My coffin, Renzo realized with a start. There was no one else around. They would kill him here and dump him later. The men tightened their grip and walked him forward. But instead of responding with tension, Renzo relaxed his muscles—as he’d been taught. The subconscious reaction of the men holding him was instinctual. They relaxed as well.
He sagged, allowing his dead weight to pull at the men’s grip. They held on with angry grunts and yanked upward. In the same instant, Renzo combined his force with theirs by springing into a backflip. Grips gave way. Renzo turned to run. But instead of freedom, he found himself staring down the barrel of a silenced weapon.

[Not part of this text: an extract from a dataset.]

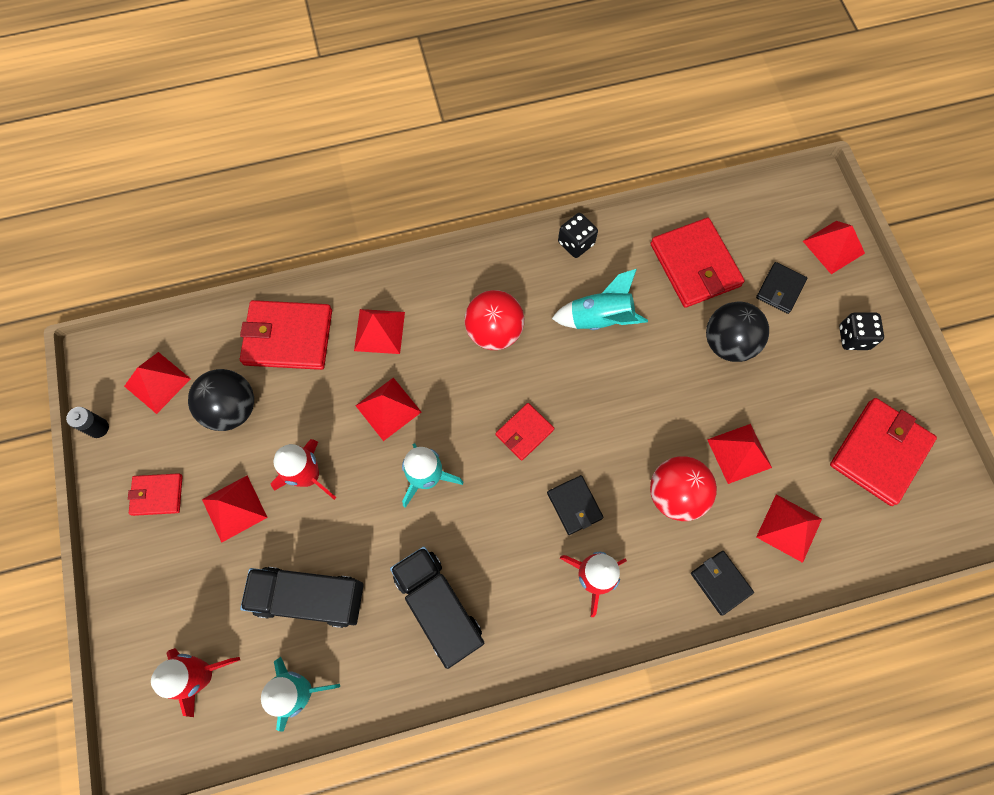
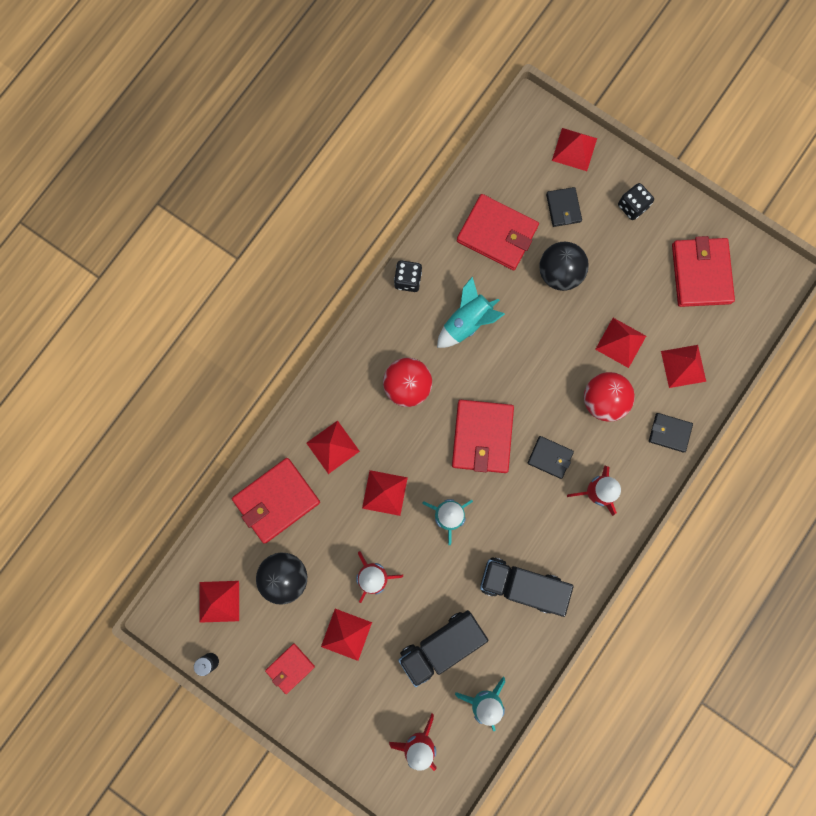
camera: 40 degrees left, 10 degrees up
red wallet [496,403,554,461] -> red wallet [452,400,514,473], size x1.82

It was wielded by a third man, who had followed them down the walkway. A wisp of smoke leaked from the muzzle—and Renzo knew that the girl was dead.

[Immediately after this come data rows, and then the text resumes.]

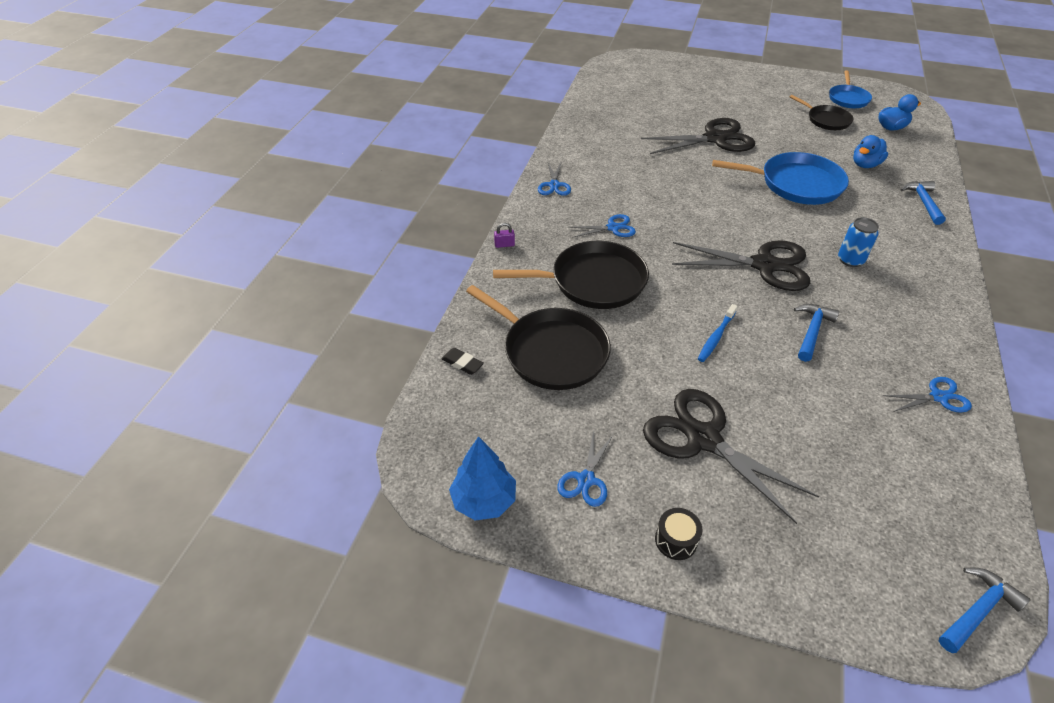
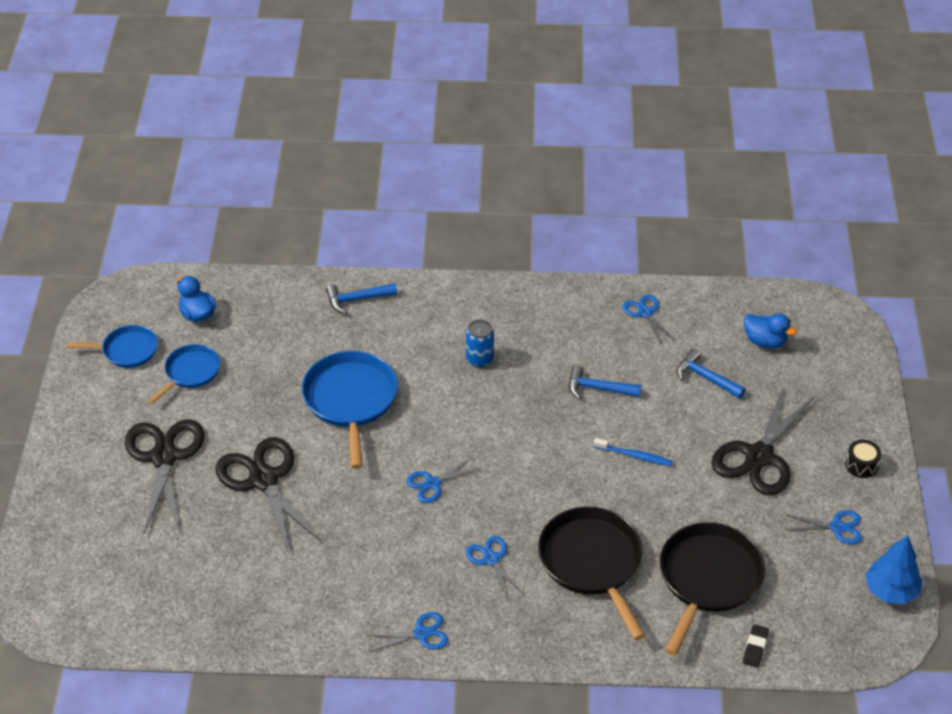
camera: 105 degrees left, 0 degrees up
purple padlock [494,223,515,248] -> none
black scissors [672,240,810,291] -> black scissors moved to [125,419,204,535]
black pan [790,95,854,130] -> blue pan [149,344,220,404]
blue duck [853,135,888,168] -> blue duck moved to [744,313,797,349]
blue hammer [939,568,1031,653] -> blue hammer moved to [677,349,746,398]
none -> blue scissors [407,457,481,503]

“Bastardo,” he gasped. The other two spun him around.
“You’re fast,” the leader said. He pressed his own pistol against Renzo’s chest. “But experience trumps speed every t—”

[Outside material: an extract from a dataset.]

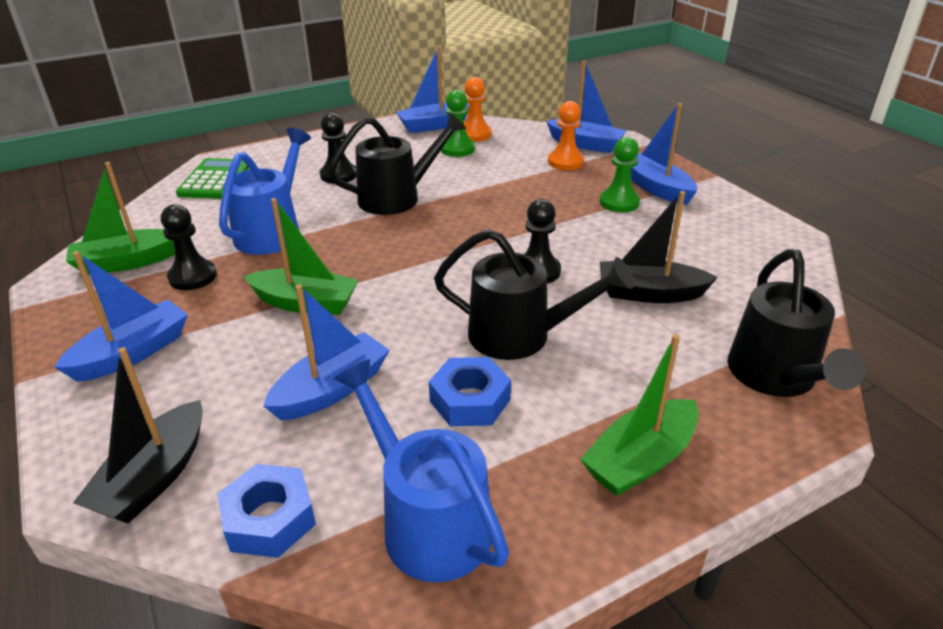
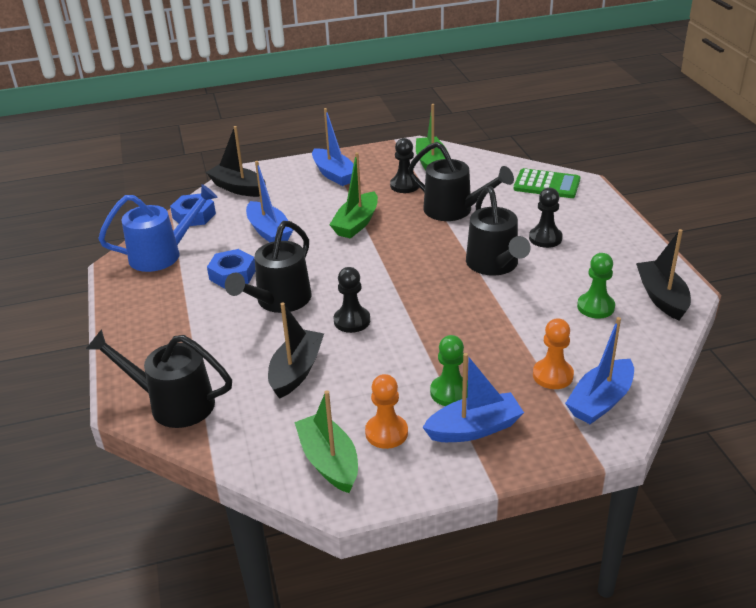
camera: 105 degrees right, 0 degrees up
blue watering can [219,128,311,255] -> black watering can [408,142,514,221]
blue boat [396,46,469,133] -> black boat [636,229,691,320]
orange pawn [464,77,492,142] -> orange pawn moved to [365,374,408,449]
green boat [580,334,699,496] -> green boat moved to [294,390,358,493]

He cut off when the horn sounded from the waiting sedan. A van filled with bobbing heads drove into the lot. It was followed by a man on a scooter. Guns disappeared. A door slid open on the van, and a family of six piled out. Two of the youngest children jumped up and down with enthusiasm. The leader patted Jake on the back as if they were old pals. He whispered, “They will die unless you get in the car.” Renzo could barely breathe past the rage he felt over the death of the girl. But he didn’t doubt the truth of the man’s words. He allowed himself to be ushered toward the sedan.
The scooter idled under the shadows of a tree. The rider wore an oversize helmet that looked odd above the shorts and baggy shirt that revealed thin arms and bony knees. The tinted helmet visor hid his face. His head tilted to one side as if he were taking in the scene. Renzo willed him to leave for his own safety. The man didn’t budge.
The two thugs walked on either side of Renzo. The one who had killed the girl moved ahead of them. He opened the rear passenger door, motioning for Renzo to get in. But Renzo’s attention was still on the scooter driver. It appeared as though the man stared directly at him from behind his visor. His helmeted head shook slowly from side to side as if he were warning Renzo not to enter the car. But a firm hand on Renzo’s lower back reminded him that he had little choice. He glanced over his shoulder. The family had gathered their beach bags. They were walking toward the sand. The kids ran ahead.